Aggregation and Particle Formation During Pumping of an Antibody Formulation Are Controlled by Electrostatic Interactions Between Pump Surfaces and Protein Molecules.

Aggregates and particles may be generated by positive displacement piston pumps during fill-finishing operations for protein formulations. We investigated potential factors that might contribute to aggregation in intravenous IgG (IVIG) formulations during pumping, including electrostatic interactions between protein molecules and pump surfaces, cavitation, and aggregate nucleation from particles shed from pumps.
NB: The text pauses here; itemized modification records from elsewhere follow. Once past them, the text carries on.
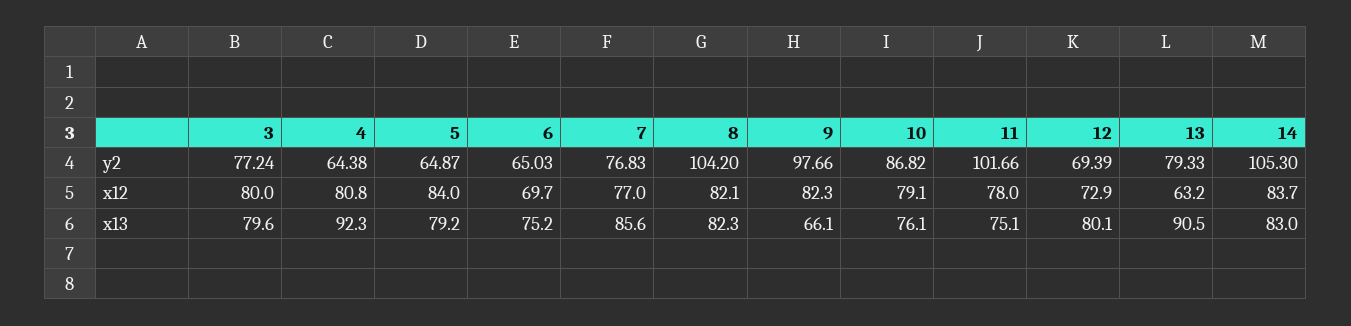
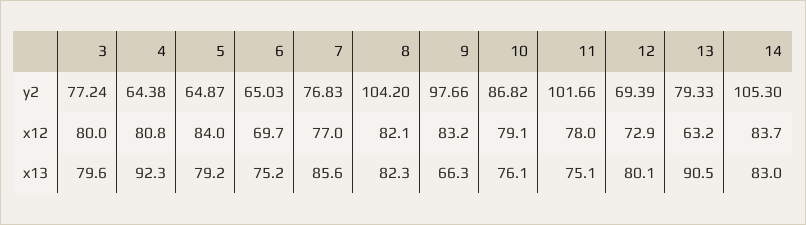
  {
    "3": {
      "y2": 77.24,
      "x12": 80,
      "x13": 79.6
    },
    "4": {
      "y2": 64.38,
      "x12": 80.8,
      "x13": 92.3
    },
    "5": {
      "y2": 64.87,
      "x12": 84,
      "x13": 79.2
    },
    "6": {
      "y2": 65.03,
      "x12": 69.7,
      "x13": 75.2
    },
    "7": {
      "y2": 76.83,
      "x12": 77,
      "x13": 85.6
    },
    "8": {
      "y2": 104.2,
      "x12": 82.1,
      "x13": 82.3
    },
    "9": {
      "y2": 97.66,
-     "x12": 82.3,
+     "x12": 83.2,
-     "x13": 66.1
+     "x13": 66.3
    },
    "10": {
      "y2": 86.82,
      "x12": 79.1,
      "x13": 76.1
    },
    "11": {
      "y2": 101.66,
      "x12": 78,
      "x13": 75.1
    },
    "12": {
      "y2": 69.39,
      "x12": 72.9,
      "x13": 80.1
    },
    "13": {
      "y2": 79.33,
      "x12": 63.2,
      "x13": 90.5
    },
    "14": {
      "y2": 105.3,
      "x12": 83.7,
      "x13": 83
    }
  }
Electrostatic interactions were investigated by modifying pump surface chemistry. Cavitation as a potential cause of particle formation was investigated by changing pumping speeds, and the possibility that particles shed from pump surfaces act to nucleate protein aggregation was explored by spiking prepumped buffer solutions into IVIG formulations. Neither cavitation nor particles shed from pump surfaces played dominant roles in generating particles. Per pump cycle, production of particles and protein aggregates was constant, and corresponded with the amount of protein expected to adsorb on pump surfaces at monolayer coverage. More subvisible particles and protein aggregates were generated in formulations containing higher concentrations of IVIG, but they reached a plateau at protein concentrations above 2 mg/mL, where adsorption isotherms saturated. Negatively charged pump surfaces interacted with the positively charged IVIG to produce more particles and aggregates than positively charged surfaces, an effect ascribed to electrostatic interactions that moderated rates of protein adsorption.